T20’s six-hitting era turns cricket bat-making into a science of precision, customisation

May 18 (PTI) Cricket’s relentless shift towards power-hitting has sparked a quiet revolution far from the spotlight inside bat manufacturing units, where traditional willow craftsmanship is giving way to scientific precision as makers race to meet the demands of modern-day batters.
Driven by the high-stakes world of franchise cricket, where marginal gains can decide fortunes, manufacturers are now fine-tuning bats through moisture control, fibre analysis and personalised design to suit each player’s strength, strokeplay and match situation.
The pressure to perform in an era of franchise valuations running into hundreds of crores of rupees, where every boundary can tilt match outcomes and justify massive team-building investments, has created an unprecedented demand for hyper-customised bats.
For now, manufacturers are already leaning heavily on scientific data, analyst feedback and player-specific profiling to design bats that can maximise performance.
And the day is not far when the inevitable Artificial Intelligence will help engineers make the bats, they say.
From powerplay specialists to death-over finishers, many top batters now travel with eight to 10 bats, each calibrated for a particular purpose.

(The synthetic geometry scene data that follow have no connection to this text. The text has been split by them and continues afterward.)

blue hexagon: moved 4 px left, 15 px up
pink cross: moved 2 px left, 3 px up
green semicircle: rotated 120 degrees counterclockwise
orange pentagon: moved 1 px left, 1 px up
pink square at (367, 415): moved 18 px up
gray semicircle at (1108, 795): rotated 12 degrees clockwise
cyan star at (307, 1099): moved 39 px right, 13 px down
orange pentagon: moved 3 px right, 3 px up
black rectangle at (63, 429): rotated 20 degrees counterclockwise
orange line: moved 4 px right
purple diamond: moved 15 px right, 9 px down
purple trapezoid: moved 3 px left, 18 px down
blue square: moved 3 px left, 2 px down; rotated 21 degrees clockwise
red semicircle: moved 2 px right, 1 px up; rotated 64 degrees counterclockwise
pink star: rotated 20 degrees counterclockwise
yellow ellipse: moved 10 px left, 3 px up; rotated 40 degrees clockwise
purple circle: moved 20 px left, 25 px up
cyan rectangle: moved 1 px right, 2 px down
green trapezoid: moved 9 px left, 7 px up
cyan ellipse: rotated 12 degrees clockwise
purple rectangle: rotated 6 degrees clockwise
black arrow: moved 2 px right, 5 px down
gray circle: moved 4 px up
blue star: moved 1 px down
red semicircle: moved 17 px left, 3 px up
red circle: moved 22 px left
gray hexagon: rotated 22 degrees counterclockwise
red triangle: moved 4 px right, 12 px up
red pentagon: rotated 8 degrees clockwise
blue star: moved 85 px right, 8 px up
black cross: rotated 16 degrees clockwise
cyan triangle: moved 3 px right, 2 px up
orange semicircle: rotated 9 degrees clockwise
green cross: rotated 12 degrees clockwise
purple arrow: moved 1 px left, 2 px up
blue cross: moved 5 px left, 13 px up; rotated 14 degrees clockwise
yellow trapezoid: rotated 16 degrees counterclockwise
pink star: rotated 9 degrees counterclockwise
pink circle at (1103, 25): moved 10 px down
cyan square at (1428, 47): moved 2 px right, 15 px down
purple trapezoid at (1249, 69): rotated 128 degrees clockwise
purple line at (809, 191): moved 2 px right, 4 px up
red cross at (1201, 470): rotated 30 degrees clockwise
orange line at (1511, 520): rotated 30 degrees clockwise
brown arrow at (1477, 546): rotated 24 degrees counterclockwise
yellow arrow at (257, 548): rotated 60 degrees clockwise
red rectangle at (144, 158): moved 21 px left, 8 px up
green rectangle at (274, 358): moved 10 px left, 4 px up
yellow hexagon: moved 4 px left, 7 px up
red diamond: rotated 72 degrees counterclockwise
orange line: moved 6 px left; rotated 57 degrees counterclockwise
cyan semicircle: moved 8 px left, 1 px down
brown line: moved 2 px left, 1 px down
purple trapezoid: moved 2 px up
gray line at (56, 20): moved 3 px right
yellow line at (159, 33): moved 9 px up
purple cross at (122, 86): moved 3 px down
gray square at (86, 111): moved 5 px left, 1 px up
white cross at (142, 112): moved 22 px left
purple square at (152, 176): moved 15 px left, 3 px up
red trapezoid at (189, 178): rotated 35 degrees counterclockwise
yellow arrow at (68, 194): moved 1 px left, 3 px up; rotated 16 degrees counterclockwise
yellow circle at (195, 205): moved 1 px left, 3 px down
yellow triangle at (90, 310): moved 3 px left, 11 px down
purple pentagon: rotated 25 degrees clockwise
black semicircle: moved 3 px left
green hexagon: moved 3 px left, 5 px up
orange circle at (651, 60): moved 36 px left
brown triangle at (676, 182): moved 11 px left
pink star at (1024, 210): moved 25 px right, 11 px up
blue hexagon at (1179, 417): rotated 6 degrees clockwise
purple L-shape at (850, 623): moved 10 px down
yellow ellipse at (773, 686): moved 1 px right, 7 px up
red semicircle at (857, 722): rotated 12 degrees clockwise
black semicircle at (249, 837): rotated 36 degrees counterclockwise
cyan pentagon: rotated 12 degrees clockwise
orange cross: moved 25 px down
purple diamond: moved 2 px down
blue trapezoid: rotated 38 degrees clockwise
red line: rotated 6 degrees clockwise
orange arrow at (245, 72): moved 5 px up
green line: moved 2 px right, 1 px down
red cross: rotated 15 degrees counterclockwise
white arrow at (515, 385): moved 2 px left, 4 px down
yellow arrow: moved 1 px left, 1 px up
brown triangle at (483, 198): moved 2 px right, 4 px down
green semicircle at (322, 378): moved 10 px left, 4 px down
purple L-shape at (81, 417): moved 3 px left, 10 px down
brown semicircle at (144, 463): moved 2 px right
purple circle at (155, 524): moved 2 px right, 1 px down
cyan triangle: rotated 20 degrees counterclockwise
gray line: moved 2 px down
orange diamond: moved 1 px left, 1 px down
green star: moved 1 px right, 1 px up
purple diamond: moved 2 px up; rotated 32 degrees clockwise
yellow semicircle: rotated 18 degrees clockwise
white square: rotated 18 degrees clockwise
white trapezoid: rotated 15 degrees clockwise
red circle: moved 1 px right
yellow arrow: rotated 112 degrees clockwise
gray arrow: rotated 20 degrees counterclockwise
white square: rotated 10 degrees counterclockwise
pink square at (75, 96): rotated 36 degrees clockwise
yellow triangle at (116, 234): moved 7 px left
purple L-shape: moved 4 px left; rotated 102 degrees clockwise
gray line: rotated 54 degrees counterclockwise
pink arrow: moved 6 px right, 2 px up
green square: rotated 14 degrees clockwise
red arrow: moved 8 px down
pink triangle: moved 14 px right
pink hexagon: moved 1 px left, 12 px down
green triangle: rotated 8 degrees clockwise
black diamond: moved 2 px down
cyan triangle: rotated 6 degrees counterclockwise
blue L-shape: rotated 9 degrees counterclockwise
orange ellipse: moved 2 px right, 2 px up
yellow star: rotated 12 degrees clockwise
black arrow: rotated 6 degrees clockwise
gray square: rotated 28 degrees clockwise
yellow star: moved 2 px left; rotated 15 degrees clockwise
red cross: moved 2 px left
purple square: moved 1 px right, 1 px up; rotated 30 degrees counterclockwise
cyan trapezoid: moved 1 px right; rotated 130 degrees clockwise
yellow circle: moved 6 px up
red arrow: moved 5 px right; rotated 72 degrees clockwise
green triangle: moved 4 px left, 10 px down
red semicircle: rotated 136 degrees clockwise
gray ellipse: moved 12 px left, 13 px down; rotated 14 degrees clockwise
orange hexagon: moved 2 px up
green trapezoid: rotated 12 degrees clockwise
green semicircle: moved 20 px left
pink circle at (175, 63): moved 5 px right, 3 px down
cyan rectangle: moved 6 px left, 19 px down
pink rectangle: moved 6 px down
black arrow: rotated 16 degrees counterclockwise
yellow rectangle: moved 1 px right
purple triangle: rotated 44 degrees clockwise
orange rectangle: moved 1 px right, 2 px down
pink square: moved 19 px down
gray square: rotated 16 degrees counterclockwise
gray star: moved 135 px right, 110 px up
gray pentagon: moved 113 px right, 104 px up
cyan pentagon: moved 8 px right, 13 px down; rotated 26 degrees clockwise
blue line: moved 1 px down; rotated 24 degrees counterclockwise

“Cricketers use different types of bats at different stages of the game, depending on the situation. On an average, they carry eight to 10 bats. They know each of their bats well and number them,” Paras Anand, CEO of Sanspareils Greenlands (SG), one of India’s leading bat manufacturers, said in an interview.
The phenomenon underlines how cricket has evolved from the days when players often nurtured one trusted bat through entire seasons. Today’s generation wants instant performance.
“Earlier batsmen used to prepare the bats by first playing in the nets and knocking them in. But today’s generation wants a ready-to-use bat. Otherwise, they say the bat is not good. Players say, ‘I have a match in the evening, send me the bat before that’,” Anand explained.
That demand has transformed bat manufacturing into an exact science.
At SG’s facilities in Meerut, imported English willow clefts undergo a carefully controlled air-drying process after reaching India.
“When the imported cleft reaches India, we do air drying. If you keep the wood in this hot and dry weather, it loses a little moisture, which helps reduce weight,” Anand said.
The manipulation of moisture content has become central to modern bat-making. The challenge for the bat makers is quite daunting as players want bigger profiles, thicker edges and a larger sweet spot, but without additional weight
“Now we are actively playing around with the moisture content to get the big profile. The batter wants the big mass in the bat, but he still wants the bat to be light,” Anand said.
That marks a sharp departure from earlier eras.
“It is possible that there was more moisture in the bats Sunil Gavaskar used in the 1980s. Those bats were thinner and heavier,” Anand said.
Gavaskar, the batting legend of the ‘70s and ‘80s, himself said that he used bats weighing between 2.4 lb (1.08 kg) and 2.9 lb (1.32 kg).